The customs consequences of Brexit – when and how?

With Brexit on the horizon, trade operations with the United Kingdom will no longer be considered intra-EU transactions and will therefore be subject to a different customs regime to the one currently in place.

For the time being, 31 January 2020 has been set as the deadline for the UK’s exit from the European Union. In the current unlikely event of a “soft Brexit”, an adequate temporary transitional period to allow those implicated to adapt to this exit is included. On the other hand, it is also uncertain whether there will ultimately be a “hard Brexit”, especially since it also depends on the upcoming elections’ result that will take place in the United Kingdom in December.

One of the major consequences of this rupture is that the flow of goods between Spain and the UK will no longer be considered “intra-EU transactions” and will thus become subject to customs formalities as is currently the case for all countries outside the EU. According to a statement from the Spanish Tax Agency, among the formalities that will have to be taken into account, provided that no different arrangement is agreed upon between the EU and the United Kingdom, will be the following:

– Shipment of goods from Spain to the UK will require submission of a standard customs declaration, in which more requirements have to be met than in the simplified procedure. However, in certain cases customs rules also allow for the simplified procedure.

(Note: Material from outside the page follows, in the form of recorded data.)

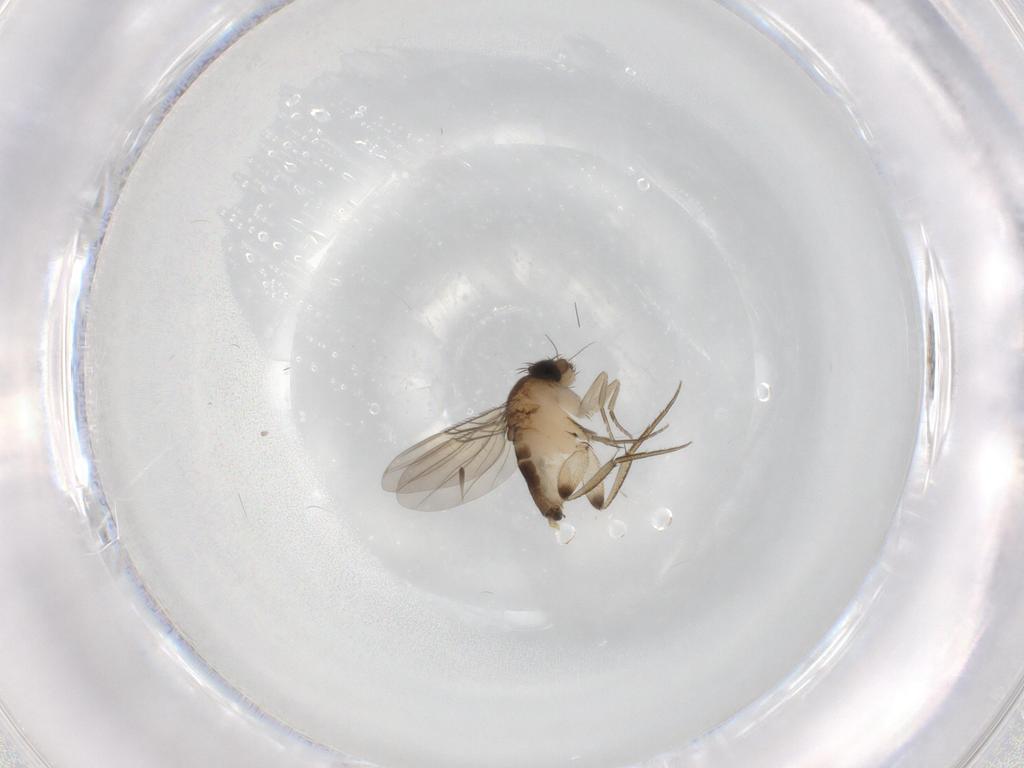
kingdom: Animalia
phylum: Arthropoda
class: Insecta
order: Diptera
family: Phoridae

– For customs purposes, traders importing or exporting shall be identified by a registration and identification number (EORI Number). This number is valid throughout the European Union. Trade operators not established in the EU must also designate an EU-established fiscal representative.

– Certain goods may be subject to some type of authorization or certificate that requires processing prior to import or export.

– There may be an obligation to pay certain taxes or tariffs, or to apply certain restrictive measures, which vary according to the product and its origin. There is a clear, precise and universal classification of these for the different goods exported or imported in the form of a TARIC code.

– Shipments to the United Kingdom are exempt from VAT. UK imports, on the other hand, will be subject to VAT.

– Exports and imports may be subject to so-called Excise duties (special duty on goods such as beer, wine, mineral oils, tobacco, etc.). In this scenario, the intra-EU application of EMCS (Excise Movement Control System) will not allow for messages to be received or sent from and to the UK.

As apparent, a No-Deal Brexit would call for the UK to be directly considered a “third country”, with all that this implies. It would initially lead to significant disruptions in freight traffic, affecting not only European citizens but also, to a large extent, the companies that operate every day in the European market.

As a means of aid for companies operating in the EU or the UK, the European Commission has published an informative list which contains certain guidelines and issues to be taken into account in the event of a UK withdrawal from the EU. You can find this list at the following link:

Lastly, the European Commission has also proposed that both the European Solidarity Fund and the European Globalisation Adjustment Fund be made available to the companies, workers and Member States most affected in the event of a No-Deal Brexit.